The chart goes on to list three “Bonus for Brooks’ Horse Trainer” DHB checks: in December 2003 for $10,000, December 2004 for $20,000 and December 2005 for $10,000, as well as a separate 2002 DHB check for $8,460 to “Brooks’ Horse Trainer.” 

Other listings on the chart include a subsidiary’s check in July 2003 for $10,000 for “Brooks’ Horse Broker” and a subsidiary’s check in February 2002 for $34,000 for “Attorneys Representing Brooks in Matter Regarding his Horse Business.” 

The indictment states that the horse business payments “included, but was not limited to,” the payments set forth above. 

Vehicles For Brooks’s Personal, Family and Non-DHB Business Use 

Under this part of the indictment, it alleges that “the defendant Brooks used more than $50,000 of DHB funds to purchase trucks and equipment trailers that were used exclusively for the benefit of his non-DHB horse businesses.” These purchases are cited later in the indictment as proof that Brooks failed to tell DHB’s independent auditors about these and other personal purchases which, as a result, were never disclosed to investors or to the Securities and Exchange Commission (“SEC”), the government’s regulatory and enforcement entity for the purchase and sale of stock in public companies like DHB. 

The Tax Fraud Scheme
 
According to the indictment, part of the tax fraud scheme included giving year-end bonuses, paid by DHB, to non-DHB employees, including at least one horse trainer. In 2003, for the first time, defendant Brooks was given permission by the DHB board of directors to pay out year-end bonuses.
 
At a holiday party in late December 2003 in Miami Beach, Fla., defendant Brooks gave out bonus payments to both DHB and non-DHB personnel. The non-DHB personnel were awarded over $150,000 in bonuses at the party.
 
According to the indictment, “the non-DHB personnel were transported to Miami Beach and provided accommodations at DHB’s expense.” Presumably, the $10,000 horse trainer’s check from December 2003 was given out at this 2003 holiday party. 

The indictment goes on to allege similar year-end holiday parties in both 2004 and 2005, where non-DHB employees were given over $200,000 in bonuses in 2004 and over $100,000 in bonuses in 2005. As discussed above in relation to the horse expense chart in the indictment, in 2004 a $20,000 bonus was given to Brooks’s horse trainer and in 2005 a $10,000 bonus was given to Brooks’s horse trainer. 

What Does It All Mean? 

Obviously, allegations in the indictment are just that: allegations. The government is attempting to prove at trial that these horse-related expenses and others were part of a massive scheme by both defendants to take DHB money and pay for many non-DHB expenses. The main part of the case relates to insider trading (six counts of the 21-count indictment are against defendant Brooks for insider trading and three are against defendant Hatfield) and the filing of false tax returns (two counts against defendant Brooks). By paying out horse-related and other personal expenses and not reporting it as income to himself, defendant Brooks is accused of, essentially, income tax evasion. 

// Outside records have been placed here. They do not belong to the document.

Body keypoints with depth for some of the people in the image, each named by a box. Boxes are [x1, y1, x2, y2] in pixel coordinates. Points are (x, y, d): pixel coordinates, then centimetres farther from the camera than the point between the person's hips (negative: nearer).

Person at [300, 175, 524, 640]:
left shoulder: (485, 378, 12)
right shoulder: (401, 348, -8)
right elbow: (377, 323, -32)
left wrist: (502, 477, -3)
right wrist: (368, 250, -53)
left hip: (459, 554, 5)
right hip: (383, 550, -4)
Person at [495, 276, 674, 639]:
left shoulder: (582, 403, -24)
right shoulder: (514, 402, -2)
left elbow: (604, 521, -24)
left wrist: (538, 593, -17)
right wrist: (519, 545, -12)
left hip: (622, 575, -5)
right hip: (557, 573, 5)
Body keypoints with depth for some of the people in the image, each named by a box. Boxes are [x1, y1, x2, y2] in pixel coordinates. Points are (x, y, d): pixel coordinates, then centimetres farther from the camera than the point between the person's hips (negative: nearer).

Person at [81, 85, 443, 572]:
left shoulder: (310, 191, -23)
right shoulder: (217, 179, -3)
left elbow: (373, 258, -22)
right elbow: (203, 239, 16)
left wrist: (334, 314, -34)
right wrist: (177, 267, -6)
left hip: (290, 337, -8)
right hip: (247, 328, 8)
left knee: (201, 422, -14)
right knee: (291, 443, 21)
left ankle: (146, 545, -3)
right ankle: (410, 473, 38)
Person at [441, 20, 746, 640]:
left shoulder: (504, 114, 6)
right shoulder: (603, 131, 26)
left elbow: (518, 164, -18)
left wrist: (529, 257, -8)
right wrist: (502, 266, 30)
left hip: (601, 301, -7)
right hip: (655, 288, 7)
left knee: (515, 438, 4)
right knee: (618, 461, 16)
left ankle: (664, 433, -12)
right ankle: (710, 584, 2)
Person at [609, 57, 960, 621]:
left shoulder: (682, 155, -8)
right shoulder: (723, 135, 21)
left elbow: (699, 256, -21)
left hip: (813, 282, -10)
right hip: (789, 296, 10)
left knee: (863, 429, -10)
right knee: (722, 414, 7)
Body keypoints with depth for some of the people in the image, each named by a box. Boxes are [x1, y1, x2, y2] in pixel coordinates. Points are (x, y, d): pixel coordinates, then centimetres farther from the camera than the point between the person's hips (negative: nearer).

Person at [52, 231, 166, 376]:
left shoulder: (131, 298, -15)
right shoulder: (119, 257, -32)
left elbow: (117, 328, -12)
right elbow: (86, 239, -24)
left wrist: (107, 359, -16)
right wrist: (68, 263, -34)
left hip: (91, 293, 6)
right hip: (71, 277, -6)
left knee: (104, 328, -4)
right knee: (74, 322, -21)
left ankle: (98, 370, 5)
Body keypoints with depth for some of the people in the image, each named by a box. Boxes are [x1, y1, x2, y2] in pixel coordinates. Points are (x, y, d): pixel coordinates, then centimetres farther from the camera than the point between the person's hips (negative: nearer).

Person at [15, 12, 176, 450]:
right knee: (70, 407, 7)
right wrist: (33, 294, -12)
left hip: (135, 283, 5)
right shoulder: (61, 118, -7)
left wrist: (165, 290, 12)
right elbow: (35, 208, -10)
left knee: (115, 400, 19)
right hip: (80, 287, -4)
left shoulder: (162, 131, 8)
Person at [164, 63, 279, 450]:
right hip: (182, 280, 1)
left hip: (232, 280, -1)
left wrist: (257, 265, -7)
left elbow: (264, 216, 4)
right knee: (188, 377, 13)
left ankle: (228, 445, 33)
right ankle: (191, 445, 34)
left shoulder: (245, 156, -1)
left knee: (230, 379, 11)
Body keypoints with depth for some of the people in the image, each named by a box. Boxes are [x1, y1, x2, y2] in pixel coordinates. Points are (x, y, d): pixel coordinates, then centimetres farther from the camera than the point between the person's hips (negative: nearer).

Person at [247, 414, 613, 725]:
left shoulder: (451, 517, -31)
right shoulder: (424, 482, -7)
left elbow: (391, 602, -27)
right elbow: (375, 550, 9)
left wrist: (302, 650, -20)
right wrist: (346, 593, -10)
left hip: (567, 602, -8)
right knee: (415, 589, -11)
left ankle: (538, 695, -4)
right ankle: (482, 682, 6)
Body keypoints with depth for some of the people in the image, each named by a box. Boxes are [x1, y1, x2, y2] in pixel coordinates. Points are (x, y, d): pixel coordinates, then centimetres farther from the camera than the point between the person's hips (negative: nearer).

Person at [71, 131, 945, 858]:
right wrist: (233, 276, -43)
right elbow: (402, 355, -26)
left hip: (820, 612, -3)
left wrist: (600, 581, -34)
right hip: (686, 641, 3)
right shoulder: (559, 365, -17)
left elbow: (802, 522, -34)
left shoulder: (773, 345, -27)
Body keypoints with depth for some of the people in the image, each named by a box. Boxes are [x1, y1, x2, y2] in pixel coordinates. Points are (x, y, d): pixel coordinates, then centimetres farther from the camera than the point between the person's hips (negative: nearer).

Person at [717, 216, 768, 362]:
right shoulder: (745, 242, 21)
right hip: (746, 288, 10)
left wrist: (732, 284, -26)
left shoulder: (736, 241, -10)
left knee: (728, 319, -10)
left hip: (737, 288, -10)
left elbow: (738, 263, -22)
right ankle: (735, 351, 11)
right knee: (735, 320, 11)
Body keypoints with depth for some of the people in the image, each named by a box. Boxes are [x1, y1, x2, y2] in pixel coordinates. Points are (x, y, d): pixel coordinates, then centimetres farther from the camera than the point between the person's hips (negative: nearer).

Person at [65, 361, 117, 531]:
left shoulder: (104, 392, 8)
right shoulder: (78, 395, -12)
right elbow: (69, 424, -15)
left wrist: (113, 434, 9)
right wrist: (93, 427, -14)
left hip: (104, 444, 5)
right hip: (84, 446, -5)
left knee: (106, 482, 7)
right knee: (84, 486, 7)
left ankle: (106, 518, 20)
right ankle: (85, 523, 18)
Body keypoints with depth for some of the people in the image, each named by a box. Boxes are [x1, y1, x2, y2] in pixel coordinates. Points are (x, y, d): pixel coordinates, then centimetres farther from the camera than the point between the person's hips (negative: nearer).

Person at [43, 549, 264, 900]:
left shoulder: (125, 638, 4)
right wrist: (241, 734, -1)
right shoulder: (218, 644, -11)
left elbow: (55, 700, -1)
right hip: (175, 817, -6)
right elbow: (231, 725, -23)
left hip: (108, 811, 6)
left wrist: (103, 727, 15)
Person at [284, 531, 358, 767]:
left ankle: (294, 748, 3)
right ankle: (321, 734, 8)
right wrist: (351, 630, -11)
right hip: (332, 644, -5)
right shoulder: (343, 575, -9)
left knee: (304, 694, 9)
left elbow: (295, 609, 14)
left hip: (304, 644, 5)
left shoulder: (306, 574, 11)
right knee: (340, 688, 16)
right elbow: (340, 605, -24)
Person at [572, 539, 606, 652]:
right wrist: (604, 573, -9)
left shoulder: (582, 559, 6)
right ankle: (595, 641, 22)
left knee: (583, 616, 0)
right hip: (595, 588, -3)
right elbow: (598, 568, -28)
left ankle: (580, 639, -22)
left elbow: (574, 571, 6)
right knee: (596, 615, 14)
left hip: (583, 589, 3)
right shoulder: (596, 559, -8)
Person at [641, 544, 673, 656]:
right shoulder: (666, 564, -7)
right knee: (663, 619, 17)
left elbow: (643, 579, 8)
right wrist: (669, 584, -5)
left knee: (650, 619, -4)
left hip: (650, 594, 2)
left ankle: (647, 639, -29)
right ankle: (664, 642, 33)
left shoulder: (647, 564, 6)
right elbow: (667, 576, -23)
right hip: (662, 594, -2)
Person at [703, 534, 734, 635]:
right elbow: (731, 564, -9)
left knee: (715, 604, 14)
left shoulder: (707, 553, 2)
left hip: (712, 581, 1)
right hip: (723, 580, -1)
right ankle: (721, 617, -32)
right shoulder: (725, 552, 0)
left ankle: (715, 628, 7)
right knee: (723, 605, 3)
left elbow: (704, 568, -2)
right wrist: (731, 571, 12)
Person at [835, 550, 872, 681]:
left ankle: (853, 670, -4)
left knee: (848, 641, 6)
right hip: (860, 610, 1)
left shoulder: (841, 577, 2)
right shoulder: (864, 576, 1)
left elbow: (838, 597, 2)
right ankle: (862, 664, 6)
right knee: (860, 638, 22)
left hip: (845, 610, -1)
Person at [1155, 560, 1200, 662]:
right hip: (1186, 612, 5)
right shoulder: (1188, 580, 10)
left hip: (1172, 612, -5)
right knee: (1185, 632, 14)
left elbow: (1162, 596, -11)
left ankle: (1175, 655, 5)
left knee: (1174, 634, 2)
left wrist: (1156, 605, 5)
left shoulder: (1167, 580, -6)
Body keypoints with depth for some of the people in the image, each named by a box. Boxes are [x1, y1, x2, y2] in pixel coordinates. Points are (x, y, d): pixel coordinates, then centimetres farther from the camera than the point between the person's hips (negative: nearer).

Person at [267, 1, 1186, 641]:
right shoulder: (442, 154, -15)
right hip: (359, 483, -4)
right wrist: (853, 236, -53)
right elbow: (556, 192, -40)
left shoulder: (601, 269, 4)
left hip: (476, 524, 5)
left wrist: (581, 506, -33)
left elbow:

The bigger crime, relating to DHB’s armor vest sales to both the military and local police departments, gave rise to Brooks selling about $185 million dollars worth of his DHB stock before it was discovered that vests were either overvalued or inventory nonexistent. The government, as part of this criminal indictment, is trying to have the defendants forfeit about $190 million (about $185 million in assets from defendant Brooks and about $5 million in assets from defendant Hatfield).